Quarry in North Yorkshire, England

Wensley Quarry is an active limestone quarry near to Preston-under-Scar, North Yorkshire, England. Products from the quarry include industrial carbonate, crushed rock aggregate, and agricultural lime. The quarry used to send out regular trainloads of sinter dust to the steelworks on Teesside until 1992, when the railway loading point closed.

== History ==
Wensley Quarry did not start producing limestone until 1947, however, the adjacent quarry (Redmire Quarry) was sending out industrial lime as sinter dust to the ironworks on Teesside since 1912. When Redmire closed in 1992, Wensley Quarry increased its output of industrial carbonate, though it had been producing this commodity for British Steel in the 1970s and 1980s anyway. All of Wensley Quarry's current output goes by lorry along what is known locally as the Tank Road, but that from Redmire was taken by an aerial ropeway to the loading sidings at railway station to be moved to Teesside via Wensleydale Railway until the loading point closed in 1992.

Wensley Quarry covers 124 hectare, and is 1 km north of the village of Preston-under-Scar.
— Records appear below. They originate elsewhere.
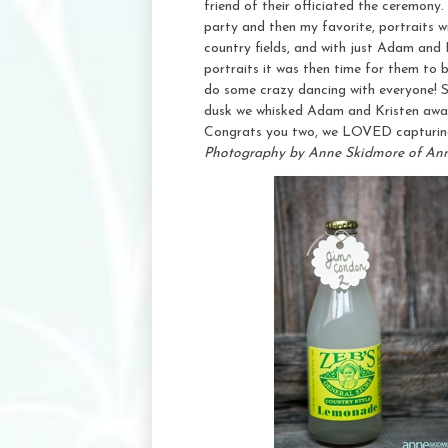
friend of their officiated the ceremony.
party and then my favorite, portraits w
country fields, and with just Adam and
portraits it was then time for them to b
do some crazy dancing with everyone! S
dusk we whisked Adam and Kristen away 
Congrats you two, we LOVED capturing
Photography by Anne Skidmore of An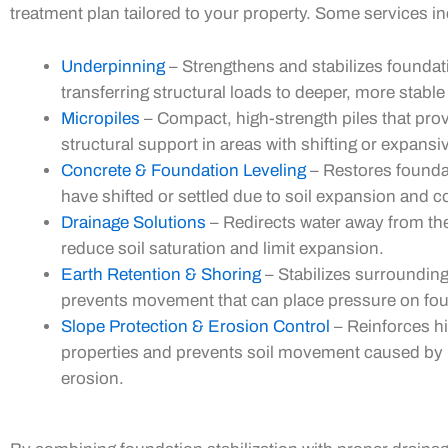
treatment plan tailored to your property. Some services in
Underpinning
– Strengthens and stabilizes foundat
transferring structural loads to deeper, more stable 
Micropiles
– Compact, high-strength piles that pro
structural support in areas with shifting or expansiv
Concrete & Foundation Leveling
– Restores founda
have shifted or settled due to soil expansion and c
Drainage Solutions
– Redirects water away from th
reduce soil saturation and limit expansion.
Earth Retention & Shoring
– Stabilizes surrounding
prevents movement that can place pressure on fo
Slope Protection & Erosion Control
– Reinforces hi
properties and prevents soil movement caused by r
erosion.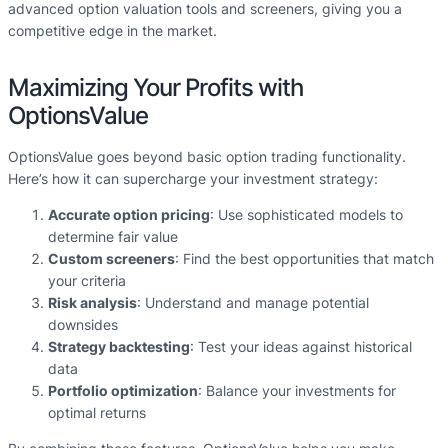
advanced option valuation tools and screeners, giving you a
competitive edge in the market.
Maximizing Your Profits with
OptionsValue
OptionsValue goes beyond basic option trading functionality.
Here’s how it can supercharge your investment strategy:
Accurate option pricing
: Use sophisticated models to
determine fair value
Custom screeners
: Find the best opportunities that match
your criteria
Risk analysis
: Understand and manage potential
downsides
Strategy backtesting
: Test your ideas against historical
data
Portfolio optimization
: Balance your investments for
optimal returns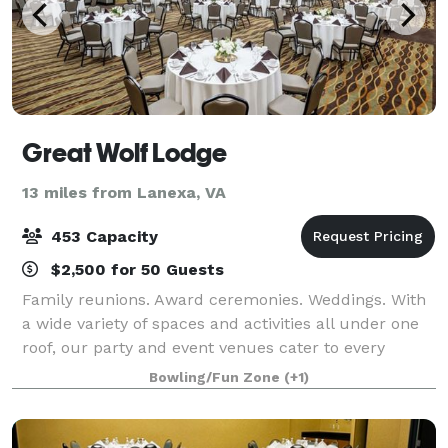
Great Wolf Lodge
13 miles from Lanexa, VA
453 Capacity
$2,500 for 50 Guests
Family reunions. Award ceremonies. Weddings. With
a wide variety of spaces and activities all under one
roof, our party and event venues cater to every
special occasion. No matter what occasion you’re
Bowling/Fun Zone
(+1)
honoring, quality time together with yo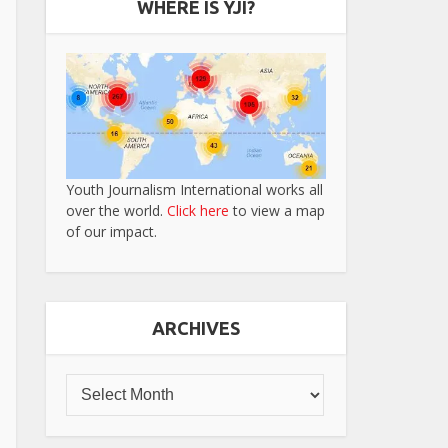
WHERE IS YJI?
Youth Journalism International works all
over the world.
Click here
to view a map
of our impact.
ARCHIVES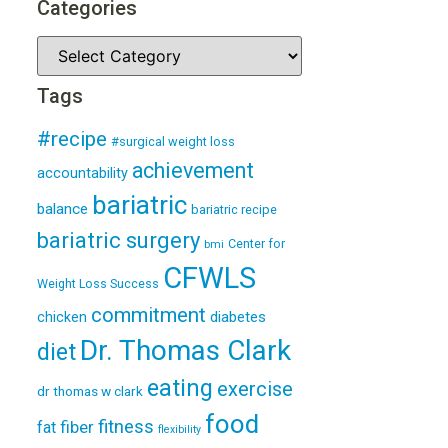
Categories
Tags
#recipe
#surgical weight loss
achievement
accountability
bariatric
balance
bariatric recipe
bariatric surgery
Center for
bmi
CFWLS
Weight Loss Success
commitment
diabetes
chicken
Dr. Thomas Clark
diet
eating
exercise
dr thomas w clark
food
fitness
fiber
fat
flexibility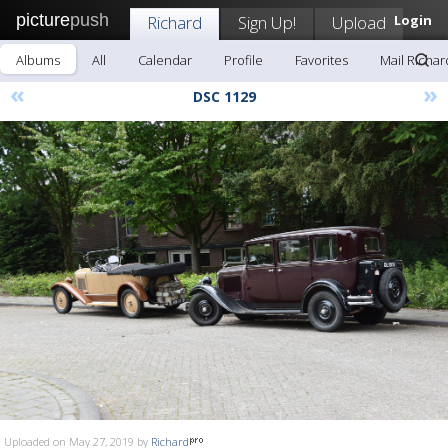
picture
push
Richard
Sign Up!
Upload
Login
Albums
All
Calendar
Profile
Favorites
Mail Richar
«
»
DSC 1129
Uploaded on May 27, 2019 by
Richard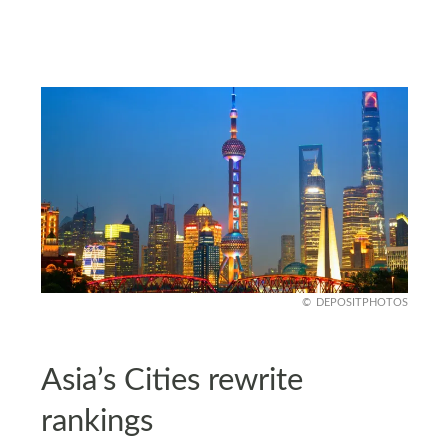
DEPOSITPHOTOS
Asia’s Cities rewrite
rankings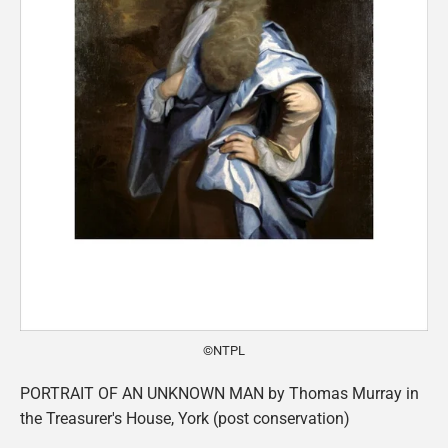
©NTPL
PORTRAIT OF AN UNKNOWN MAN by Thomas Murray in
the Treasurer's House, York (post conservation)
The quarry lies outside the Yorkshire Dales National Park, with the park boundaries being about 1.5 km to the west, north, and south. The quarry is at an altitude of 300 m above sea level and works a carboniferous limestone of the Alston Formation, producing rock for aggregate, industrial carbonate, and agricultural lime.

Whilst many limestone workings have historically been active in the area, Wensley Quarry was not developed until the 20th century, with planning permission granted in 1947. The permission covers an area of 322 hectare and had no time limit, something which prompted the residents of nearby Preston-under-Scar to clarify through an appeals process. A decision from the House of Lords means that a section of the quarry is free from being developed as part of the workings. The owners of the quarry (Tarmac) have permission to work the quarry face until 2042, though they have submitted an application to work the quarry site until 2053. English Nature and the local parish councils have raised concerns about the quarry as it borders the Lovely Seat SSSI to the north.

The quarry produces around 450,000 tonne of limestone per year.